Uma das formas de fortalecer a narrativa e a experiência das crianças é estabelecer parcerias com organizações que trabalham com povos originários, promovendo palestras ou apresentações que tragam relatos de vida e histórias contemporâneas. Esse contato direto pode ser muito enriquecedor e gerar reflexões profundas sobre a diversidade cultural e a convivência respeitosa entre os diferentes grupos.
Orientações finais sobre o plano:
É fundamental para o sucesso do plano que o educador atente para a diversidade de desenvolvimentos presentes na turma. Respeitar o tempo e as particularidades de cada criança nas atividades propostas. A comunicação constante com as famílias também é essencial, pois elas podem contribuir com informações e histórias familiares, ampliando assim o repertório cultural das crianças.
As discussões em grupo devem sempre ser mediadas de forma que todos tenham voz, e as diferenças respeitadas e valorizadas. Esse ambiente deve ser acolhedor e seguro, permitindo que as crianças se sintam à vontade para compartilhar suas ideias e experiências. A prática da escuta ativa pelos educadores também é fundamental, criando um ambiente em que todas as falas sejam incentivadas e acolhidas.

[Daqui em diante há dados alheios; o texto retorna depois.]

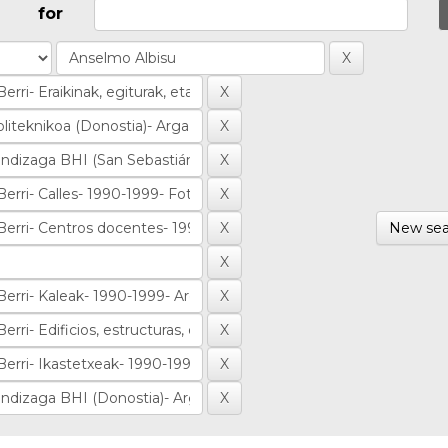
for
New sea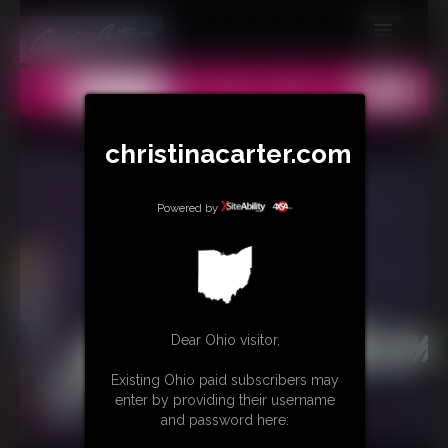
MEMBERS
All
Any
Exact
SUBSCRIBE
christinacarter.com
UPDATES
BUY INDIVIDUAL
Powered by
CONTACT
LINKS
MORE
Dear Ohio visitor,
Existing Ohio paid subscribers may
enter by providing their username
and password here: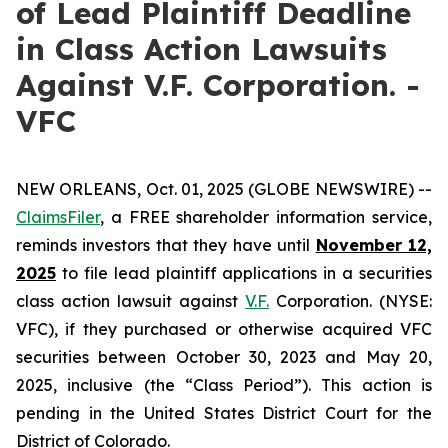
of Lead Plaintiff Deadline
in Class Action Lawsuits
Against V.F. Corporation. -
VFC
NEW ORLEANS, Oct. 01, 2025 (GLOBE NEWSWIRE) --
ClaimsFiler
, a FREE shareholder information service,
reminds investors that they have until
November 12,
2025
to file lead plaintiff applications in a securities
class action lawsuit against
V.F.
Corporation. (NYSE:
VFC), if they purchased or otherwise acquired VFC
securities between October 30, 2023 and May 20,
2025, inclusive (the “Class Period”). This action is
pending in the United States District Court for the
District of Colorado.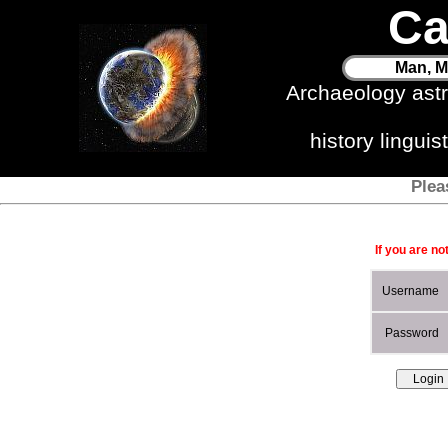
Ca
Man, M
Archaeology ast
history lingui
Plea
If you are no
Username
Password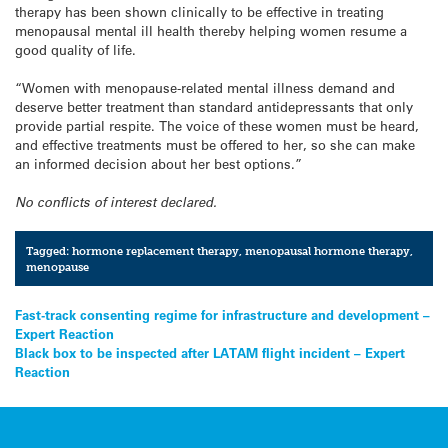
therapy has been shown clinically to be effective in treating
menopausal mental ill health thereby helping women resume a
good quality of life.
“Women with menopause-related mental illness demand and
deserve better treatment than standard antidepressants that only
provide partial respite. The voice of these women must be heard,
and effective treatments must be offered to her, so she can make
an informed decision about her best options.”
No conflicts of interest declared.
Tagged:
hormone replacement therapy
,
menopausal hormone therapy
,
menopause
Post
Fast-track consenting regime for infrastructure and development –
Expert Reaction
navigation
Black box to be inspected after LATAM flight incident – Expert
Reaction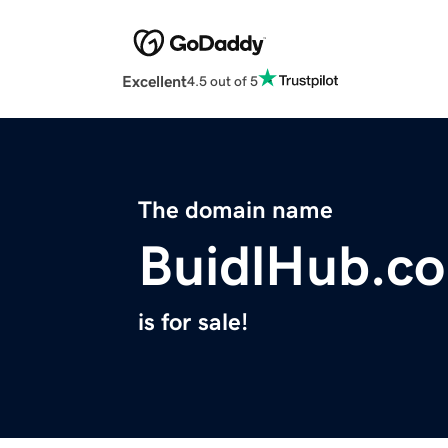
Excellent
4.5 out of 5
The domain name
BuidlHub.c
is for sale!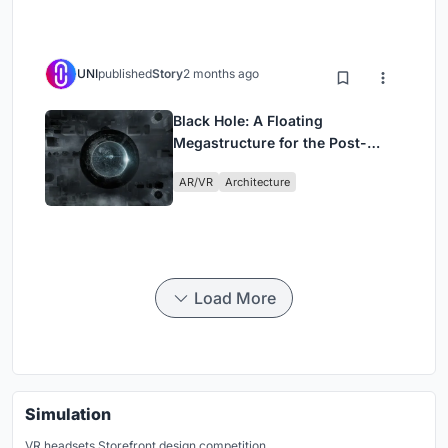
UNI
published
Story
2 months ago
Black Hole: A Floating
Megastructure for the Post-
Physical Era
AR/VR
Architecture
Load More
Simulation
VR headsets Storefront design competition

Por fim, a reflexão e a autoavaliação das atividades e estratégias utilizadas devem estar sempre presentes. A partir do feedback das crianças e das observações feitas ao longo da aplicação do plano, o educador poderá ajustar as abordagens e buscar novos caminhos que tornem o ensino mais envolvente e significativo, para que todos possam desfrutar de uma experiência rica em aprendizado e cultura.
5 Sugestões lúdicas sobre este tema:
1. Contação de Histórias com Fantoches: Criar fantoches que representem personagens de histórias de povos originários e convidar as crianças para encenar os contos, estimulando a criatividade e a expressão oral.
2. Jogo de Perguntas e Respostas: Organizar um jogo em que as crianças formem duplas e respondam perguntas sobre as histórias que ouviram, promovendo a memória e a comunicação.
3. Dança Cultural: Instruir as crianças em danças típicas dos povos originários, unindo música, movimento e aprendizado sobre as raízes culturais.
4. Artesanato Coletivo: Conduzir uma atividade de artesanato, como a confecção de colares e enfeites que representem elementos da natureza utilizados por esses povos, reforçando o conceito de comunidade e colaboração.
5. Exposição Cultural: Organizar uma feira com a participação das famílias onde as crianças tragam objetos, comidas ou histórias que representem seus conhecimentos sobre os povos originários, promovendo uma imersão no tema e o aprendizado por meio da experiência.
Cada uma dessas sugestões pode ser adaptada conforme as especificidades da turma e o contexto escolar, garantindo um aprendizado rico e diversificado sobre o tema.